Les étoiles dénudées seraient réparties sur Segue 1, les bords extérieurs de la galaxie étant dominés par celles qui migrent. En mesurant la population d'étoiles à la périphérie et en soustrayant celle de la région centrale, ils ont filtré les étoiles sous l'influence de la Voie lactée.
Ensuite, l’équipe a tracé la vitesse et la direction des étoiles restantes. Il est vite devenu clair que les étoiles vers le centre se déplaçaient en cercles rapides et serrés – signe révélateur d’un trou noir. Les modèles avec une proportion élevée de matière noire, ou à la fois de matière noire et un trou noir, ne correspondaient pas bien.
À l’excitation de trouver le trou noir s’ajoutait sa taille énorme. Avec une masse estimée à 450 000 fois la masse de notre soleil, elle représente environ 10 fois la masse de toutes les étoiles de Segue 1 réunies. Dans la plupart des galaxies, la masse d’un trou noir central ne dépasse pas celle des étoiles.

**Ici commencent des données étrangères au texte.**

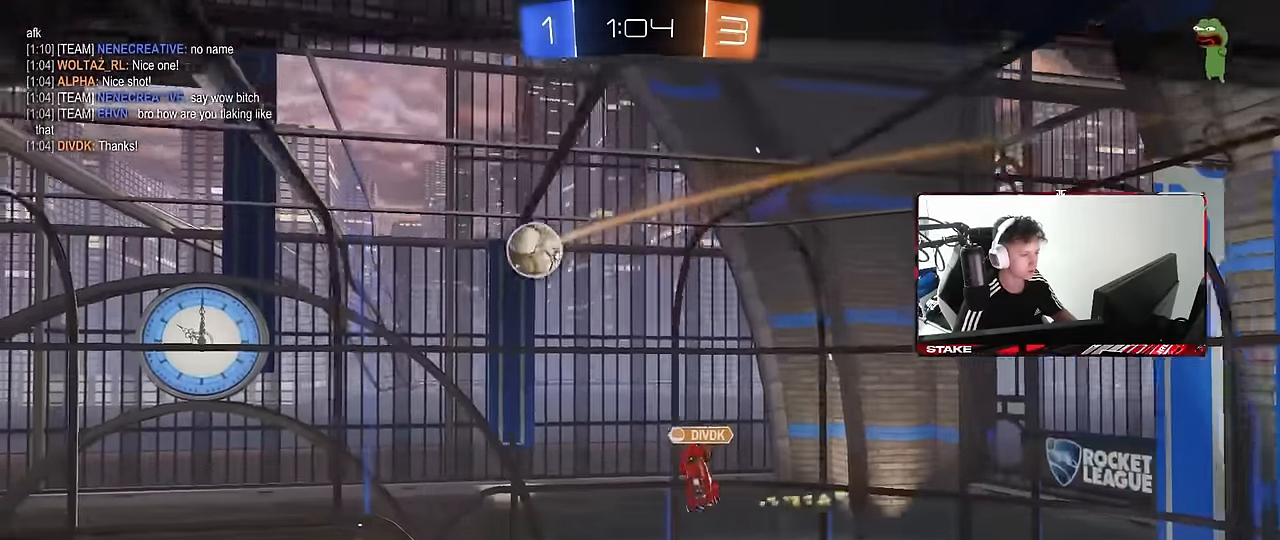
{"keys": [], "mouse": [], "events": []}
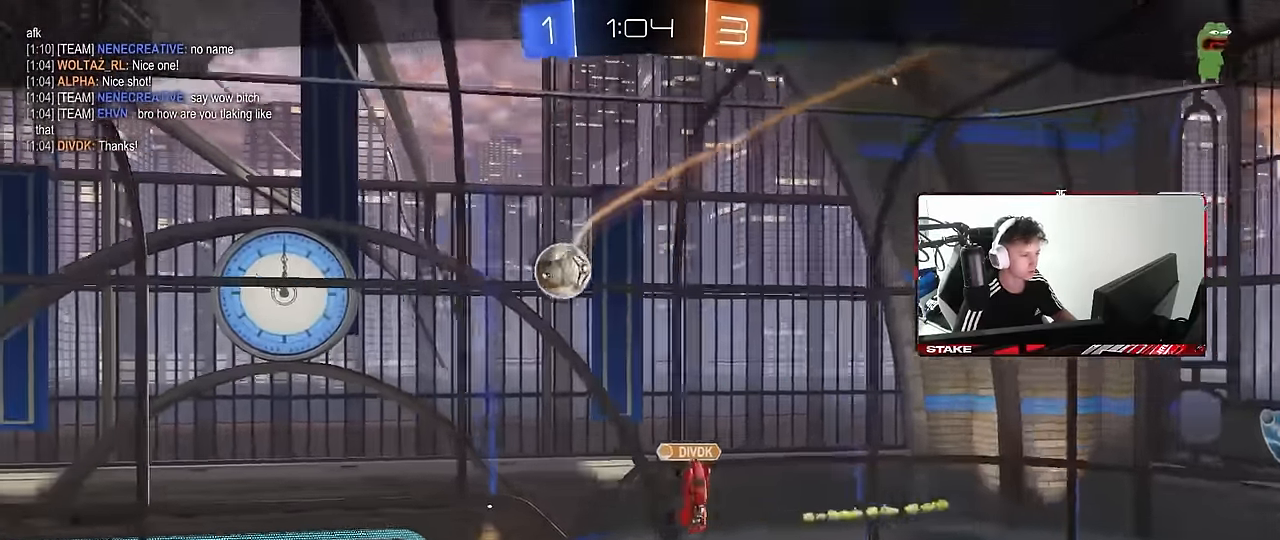
{"keys": [], "mouse": [], "events": []}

« Il existe une forte relation entre la masse du trou noir et la masse de la galaxie hôte. Le trou noir de Segue 1 est nettement plus grand que prévu », a expliqué Gebhardt. « Si ce rapport de masse élevé est courant parmi les galaxies naines, nous devrons réécrire la façon dont ces systèmes évoluent. »
Une explication possible du développement de Segue 1 est qu'il s'agissait d'une galaxie plus grande avec beaucoup plus d'étoiles. Cependant, au fil du temps, la Voie lactée a peut-être volé la plupart de ses étoiles, n’en laissant que quelques-unes derrière elle.
Une autre possibilité est que Segue 1 soit similaire à une classe de galaxies récemment découverte appelée Petits Points Rouges, qui semblent s'être développées avec d'énormes trous noirs et très peu d'étoiles. Situées aux confins de l’univers, ces premières galaxies sont difficiles à étudier. Avec Segue 1, les astronomes peuvent désormais disposer d'un objet à proximité qui leur permet d'observer certains des processus en cours dans Little Red Dots.
Quelle que soit l’évolution de cette petite galaxie, Segue 1 s’avère un défi fascinant aux hypothèses actuelles sur les galaxies naines. Cela montre simplement que de grandes surprises peuvent arriver dans de petits paquets.